# 8 year old talking for hubby



## YummyPB (Jun 25, 2009)

Please see open marriage post if you're lost. My 8 year old just called to tell me that he's home from school (with Dad) and that Dad is sorry for what he did and wants to keep our marriage. I know my son asked him if we were divorcing because he asked me 100 times. WTF!!!! Why is he making me to be the bad guy? He's the one complaining about no intimacy for 2 years and he does this. He's manipulating me because he has nowhere to go. P.S. We just built a new house in the spring (yeah I know totally wrong).

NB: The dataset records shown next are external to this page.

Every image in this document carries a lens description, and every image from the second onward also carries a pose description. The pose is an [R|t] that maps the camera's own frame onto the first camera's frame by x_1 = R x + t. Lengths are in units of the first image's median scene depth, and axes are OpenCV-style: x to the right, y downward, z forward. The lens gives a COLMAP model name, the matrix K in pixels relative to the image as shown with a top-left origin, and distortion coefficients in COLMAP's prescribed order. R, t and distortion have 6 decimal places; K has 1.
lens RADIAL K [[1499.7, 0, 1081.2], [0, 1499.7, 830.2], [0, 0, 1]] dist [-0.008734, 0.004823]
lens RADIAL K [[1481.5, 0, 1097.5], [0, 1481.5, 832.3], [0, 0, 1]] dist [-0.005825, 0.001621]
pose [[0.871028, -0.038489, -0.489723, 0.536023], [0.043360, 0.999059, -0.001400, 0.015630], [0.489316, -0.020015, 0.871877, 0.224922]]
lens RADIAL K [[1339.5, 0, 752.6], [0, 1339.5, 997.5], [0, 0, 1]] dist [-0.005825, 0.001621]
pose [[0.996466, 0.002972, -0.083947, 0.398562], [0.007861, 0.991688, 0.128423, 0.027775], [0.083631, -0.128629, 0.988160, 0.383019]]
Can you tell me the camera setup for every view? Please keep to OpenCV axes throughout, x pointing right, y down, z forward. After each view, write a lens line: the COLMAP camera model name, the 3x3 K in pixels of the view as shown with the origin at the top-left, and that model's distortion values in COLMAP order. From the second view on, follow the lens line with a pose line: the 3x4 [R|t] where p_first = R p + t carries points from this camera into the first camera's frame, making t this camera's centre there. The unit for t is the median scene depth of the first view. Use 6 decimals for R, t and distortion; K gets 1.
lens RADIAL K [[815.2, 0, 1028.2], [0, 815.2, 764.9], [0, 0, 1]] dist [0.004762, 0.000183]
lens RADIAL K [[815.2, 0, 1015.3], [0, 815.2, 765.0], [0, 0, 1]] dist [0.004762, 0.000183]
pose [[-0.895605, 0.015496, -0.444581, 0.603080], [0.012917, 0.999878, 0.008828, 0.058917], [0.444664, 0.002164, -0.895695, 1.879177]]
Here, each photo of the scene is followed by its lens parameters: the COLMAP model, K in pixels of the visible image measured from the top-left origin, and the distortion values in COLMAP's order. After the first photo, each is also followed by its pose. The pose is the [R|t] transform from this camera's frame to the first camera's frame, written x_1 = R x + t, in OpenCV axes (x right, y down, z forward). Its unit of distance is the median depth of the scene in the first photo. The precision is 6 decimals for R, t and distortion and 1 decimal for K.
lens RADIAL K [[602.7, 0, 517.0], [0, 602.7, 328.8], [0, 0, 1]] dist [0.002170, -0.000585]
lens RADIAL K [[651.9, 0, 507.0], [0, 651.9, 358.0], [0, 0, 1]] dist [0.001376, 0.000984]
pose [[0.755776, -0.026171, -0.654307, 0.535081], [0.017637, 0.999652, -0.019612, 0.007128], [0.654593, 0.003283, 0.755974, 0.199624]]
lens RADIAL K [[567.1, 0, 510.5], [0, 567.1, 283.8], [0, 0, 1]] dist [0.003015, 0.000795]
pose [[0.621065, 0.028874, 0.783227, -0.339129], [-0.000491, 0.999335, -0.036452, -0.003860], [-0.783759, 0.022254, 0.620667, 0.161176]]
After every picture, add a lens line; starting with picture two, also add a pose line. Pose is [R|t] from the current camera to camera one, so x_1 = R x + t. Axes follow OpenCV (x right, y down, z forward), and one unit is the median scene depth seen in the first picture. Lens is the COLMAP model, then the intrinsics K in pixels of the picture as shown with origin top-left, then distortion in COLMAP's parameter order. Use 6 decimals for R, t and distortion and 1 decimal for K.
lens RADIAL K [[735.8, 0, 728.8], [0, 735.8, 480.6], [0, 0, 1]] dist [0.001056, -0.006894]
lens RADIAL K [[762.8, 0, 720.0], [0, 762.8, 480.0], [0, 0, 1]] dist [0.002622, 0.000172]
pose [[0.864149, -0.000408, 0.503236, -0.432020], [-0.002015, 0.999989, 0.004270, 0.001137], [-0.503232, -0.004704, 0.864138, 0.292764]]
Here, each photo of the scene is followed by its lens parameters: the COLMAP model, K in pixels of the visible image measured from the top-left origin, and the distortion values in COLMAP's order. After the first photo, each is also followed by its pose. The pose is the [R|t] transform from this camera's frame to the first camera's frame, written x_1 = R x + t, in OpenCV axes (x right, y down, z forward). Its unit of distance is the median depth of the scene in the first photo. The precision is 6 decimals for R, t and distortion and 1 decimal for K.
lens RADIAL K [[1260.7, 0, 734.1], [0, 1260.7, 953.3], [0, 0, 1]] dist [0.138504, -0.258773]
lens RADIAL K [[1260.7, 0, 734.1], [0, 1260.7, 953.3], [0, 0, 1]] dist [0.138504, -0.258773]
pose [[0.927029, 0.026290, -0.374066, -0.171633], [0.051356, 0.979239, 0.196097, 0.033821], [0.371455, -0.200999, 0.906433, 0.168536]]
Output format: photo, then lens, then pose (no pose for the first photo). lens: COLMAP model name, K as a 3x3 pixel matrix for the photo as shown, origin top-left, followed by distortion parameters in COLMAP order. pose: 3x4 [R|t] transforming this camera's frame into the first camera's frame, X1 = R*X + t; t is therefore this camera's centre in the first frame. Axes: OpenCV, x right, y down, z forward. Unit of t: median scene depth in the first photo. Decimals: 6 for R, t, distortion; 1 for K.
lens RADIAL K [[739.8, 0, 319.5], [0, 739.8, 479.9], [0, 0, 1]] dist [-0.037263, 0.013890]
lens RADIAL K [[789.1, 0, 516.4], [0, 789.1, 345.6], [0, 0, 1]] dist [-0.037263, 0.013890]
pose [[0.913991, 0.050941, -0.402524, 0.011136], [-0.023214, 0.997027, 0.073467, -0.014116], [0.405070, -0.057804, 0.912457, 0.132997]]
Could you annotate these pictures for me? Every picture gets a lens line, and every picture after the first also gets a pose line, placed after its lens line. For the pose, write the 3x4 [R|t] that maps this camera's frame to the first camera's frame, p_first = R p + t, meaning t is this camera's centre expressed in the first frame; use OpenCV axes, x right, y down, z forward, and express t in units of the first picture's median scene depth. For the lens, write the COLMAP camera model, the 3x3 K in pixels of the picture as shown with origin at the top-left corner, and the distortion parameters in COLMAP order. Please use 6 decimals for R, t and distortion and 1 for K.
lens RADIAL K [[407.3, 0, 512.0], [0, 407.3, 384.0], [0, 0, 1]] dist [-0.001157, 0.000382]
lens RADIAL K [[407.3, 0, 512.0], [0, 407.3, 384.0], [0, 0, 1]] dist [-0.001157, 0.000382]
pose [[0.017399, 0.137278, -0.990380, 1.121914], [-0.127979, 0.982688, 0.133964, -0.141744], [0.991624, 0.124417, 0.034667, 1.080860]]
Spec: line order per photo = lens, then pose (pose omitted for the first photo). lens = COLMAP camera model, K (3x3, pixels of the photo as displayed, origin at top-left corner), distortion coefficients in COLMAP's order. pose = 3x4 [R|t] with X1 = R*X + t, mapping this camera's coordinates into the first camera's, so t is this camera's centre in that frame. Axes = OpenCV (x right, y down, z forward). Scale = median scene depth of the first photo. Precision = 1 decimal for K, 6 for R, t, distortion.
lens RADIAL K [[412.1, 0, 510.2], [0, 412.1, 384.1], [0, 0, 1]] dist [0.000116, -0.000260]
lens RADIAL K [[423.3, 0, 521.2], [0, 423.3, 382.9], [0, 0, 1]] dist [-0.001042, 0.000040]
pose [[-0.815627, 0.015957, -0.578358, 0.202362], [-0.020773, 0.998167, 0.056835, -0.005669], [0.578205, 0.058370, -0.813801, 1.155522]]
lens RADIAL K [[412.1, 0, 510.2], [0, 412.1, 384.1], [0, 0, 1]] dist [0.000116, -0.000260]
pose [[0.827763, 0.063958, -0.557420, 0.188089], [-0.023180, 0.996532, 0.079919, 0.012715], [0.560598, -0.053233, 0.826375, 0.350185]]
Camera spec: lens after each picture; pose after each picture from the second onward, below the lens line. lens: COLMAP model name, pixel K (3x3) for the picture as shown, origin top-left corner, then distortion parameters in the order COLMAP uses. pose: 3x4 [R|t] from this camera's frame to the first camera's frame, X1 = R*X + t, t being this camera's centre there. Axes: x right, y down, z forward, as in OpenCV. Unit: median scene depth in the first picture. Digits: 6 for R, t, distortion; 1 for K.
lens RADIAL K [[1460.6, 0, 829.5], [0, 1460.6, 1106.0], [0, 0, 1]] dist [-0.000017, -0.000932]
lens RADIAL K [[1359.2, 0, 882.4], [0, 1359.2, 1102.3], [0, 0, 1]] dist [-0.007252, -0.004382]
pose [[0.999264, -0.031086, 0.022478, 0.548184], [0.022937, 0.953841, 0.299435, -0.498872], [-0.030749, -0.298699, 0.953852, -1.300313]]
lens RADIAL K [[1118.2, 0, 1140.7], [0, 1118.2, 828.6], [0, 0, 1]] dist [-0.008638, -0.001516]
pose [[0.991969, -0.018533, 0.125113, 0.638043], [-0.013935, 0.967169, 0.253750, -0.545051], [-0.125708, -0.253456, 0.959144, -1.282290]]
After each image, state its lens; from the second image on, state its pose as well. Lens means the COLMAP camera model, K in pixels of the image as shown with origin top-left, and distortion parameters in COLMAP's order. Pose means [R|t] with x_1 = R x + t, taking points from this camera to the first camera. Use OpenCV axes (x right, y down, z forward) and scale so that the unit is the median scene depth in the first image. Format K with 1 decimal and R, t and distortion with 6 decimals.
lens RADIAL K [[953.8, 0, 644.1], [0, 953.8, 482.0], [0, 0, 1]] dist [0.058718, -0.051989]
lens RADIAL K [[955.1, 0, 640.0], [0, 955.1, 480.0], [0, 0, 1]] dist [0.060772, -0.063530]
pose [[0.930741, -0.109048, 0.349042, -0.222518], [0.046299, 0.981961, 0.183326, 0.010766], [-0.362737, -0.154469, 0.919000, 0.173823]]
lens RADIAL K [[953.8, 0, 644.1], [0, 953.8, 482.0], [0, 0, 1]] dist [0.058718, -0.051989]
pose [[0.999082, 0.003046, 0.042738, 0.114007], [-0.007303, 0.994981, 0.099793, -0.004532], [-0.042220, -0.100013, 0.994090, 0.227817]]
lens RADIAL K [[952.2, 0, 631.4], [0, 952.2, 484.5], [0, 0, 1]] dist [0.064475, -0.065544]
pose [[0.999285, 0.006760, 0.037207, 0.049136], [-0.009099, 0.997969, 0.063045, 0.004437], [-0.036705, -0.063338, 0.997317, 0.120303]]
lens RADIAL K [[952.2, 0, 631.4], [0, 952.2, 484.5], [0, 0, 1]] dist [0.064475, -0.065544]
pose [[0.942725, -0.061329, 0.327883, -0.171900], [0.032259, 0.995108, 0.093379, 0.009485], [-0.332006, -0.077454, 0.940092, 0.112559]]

I told my son the truth last night, which was I wasn't sure if I saw this working out, but that we needed to talk about things first.

I'm so sick of this s**t.


----------



## PBear (Nov 16, 2010)

YummyPB said:


> Please see open marriage post if you're lost. My 8 year old just called to tell me that he's home from school (with Dad) and that Dad is sorry for what he did and wants to keep our marriage. I know my son asked him if we were divorcing because he asked me 100 times. WTF!!!! Why is he making me to be the bad guy? He's the one complaining about no intimacy for 2 years and he does this. He's manipulating me because he has nowhere to go. P.S. We just built a new house in the spring (yeah I know totally wrong).
> 
> I told my son the truth last night, which was I wasn't sure if I saw this working out, but that we needed to talk about things first.
> 
> I'm so sick of this s**t.


Your husband is an ass. But you knew that already.

C


----------